PROVIDED PASSAGE>
The majority of people can donate blood. However, those who use nicotine products, cannabis products, or both may wonder whether or not they can donate blood.
Every 2 seconds, someone in the United States needs blood, but supplies are low due to COVID-19. To find out more about blood donation and how you can help, please visit our dedicated hub.
Hospitals and health clinics use donated blood to treat various medical conditions. According to the World Health Organization (WHO), the number of blood donations collected around the world per year exceeds 117.4 million.
Blood donations can help with:
Read on to learn more about how different ways of using cigarettes, cannabis, and other drugs can affect a person’s ability to donate blood.
If a person smokes cigarettes or vapes, it does not disqualify them from donating blood.
However, both tobacco cigarettes and electronic cigarettes (e-cigarettes) contain harmful chemicals that may affect a person’s blood.
The American Lung Association claim that a burning cigarette produces more than 7,000chemicals, including carbon monoxide, ammonia, and arsenic. Several of these chemicals are toxic, and 69 of them can cause cancer.
In addition to nicotine, e-cigarettes may contain the following harmful substances:
- propylene glycol, which is present in paint solvents, antifreeze, and some foods (as an additive)
- acetaldehyde, which is a toxic product of ethanol alcohol
- formaldehyde, which is a chemical preservative present in disinfectants, glue, and plywood
- diacetyl, which is a flavoring agent that tastes like butter
- heavy metals, including nickel and lead
- benzene, which is a chemical compound present in car exhaust
Currently, minimal information exists regarding the exact effects of vaping on blood donations. One thing to keep in mind is the fact that both vaping and smoking cigarettes can increase blood pressure.
According to American Red Cross guidelines, people can donate blood as long as their blood pressure is between 90/50 millimeters of mercury (mm Hg) and 80/100 mm Hg.
In one 2018 study, researchers compared blood donations from people who smoke with donations from people who do not smoke. They concluded that smoking cigarettes does not affect the overall quality of the donated blood.

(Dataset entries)
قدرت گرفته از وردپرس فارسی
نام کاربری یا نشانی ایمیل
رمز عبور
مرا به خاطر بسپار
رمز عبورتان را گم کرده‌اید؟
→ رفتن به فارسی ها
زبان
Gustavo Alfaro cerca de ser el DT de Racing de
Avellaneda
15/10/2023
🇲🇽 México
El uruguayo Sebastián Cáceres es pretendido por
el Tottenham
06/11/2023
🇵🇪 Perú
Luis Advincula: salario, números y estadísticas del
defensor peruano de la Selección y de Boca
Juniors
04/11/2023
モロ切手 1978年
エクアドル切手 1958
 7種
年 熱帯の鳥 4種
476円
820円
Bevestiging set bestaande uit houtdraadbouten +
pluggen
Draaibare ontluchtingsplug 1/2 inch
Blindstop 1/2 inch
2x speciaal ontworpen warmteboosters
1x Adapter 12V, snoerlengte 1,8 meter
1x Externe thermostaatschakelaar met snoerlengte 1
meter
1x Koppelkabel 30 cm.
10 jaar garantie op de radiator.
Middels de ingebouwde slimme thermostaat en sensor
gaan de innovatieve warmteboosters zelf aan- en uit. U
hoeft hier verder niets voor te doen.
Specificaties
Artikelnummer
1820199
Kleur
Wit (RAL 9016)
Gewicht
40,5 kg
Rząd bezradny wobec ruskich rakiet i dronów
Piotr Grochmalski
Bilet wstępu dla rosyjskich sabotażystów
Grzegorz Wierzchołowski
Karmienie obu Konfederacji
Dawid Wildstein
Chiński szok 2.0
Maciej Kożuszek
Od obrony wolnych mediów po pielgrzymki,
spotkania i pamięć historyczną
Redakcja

QUESTIONS TO ANSWER>
a) Copy the passage on smoking and blood donation from "The American Lung" to "(as an additive)".
b) In the passage on smoking and blood donation, what did the 2018 study conclude about smoking cigarettes and donated blood?

SOLUTIONS>
a)
The American Lung Association claim that a burning cigarette produces more than 7,000chemicals, including carbon monoxide, ammonia, and arsenic. Several of these chemicals are toxic, and 69 of them can cause cancer.
In addition to nicotine, e-cigarettes may contain the following harmful substances:
- propylene glycol, which is present in paint solvents, antifreeze, and some foods (as an additive)

b) Smoking cigarettes does not affect the overall quality of the donated blood.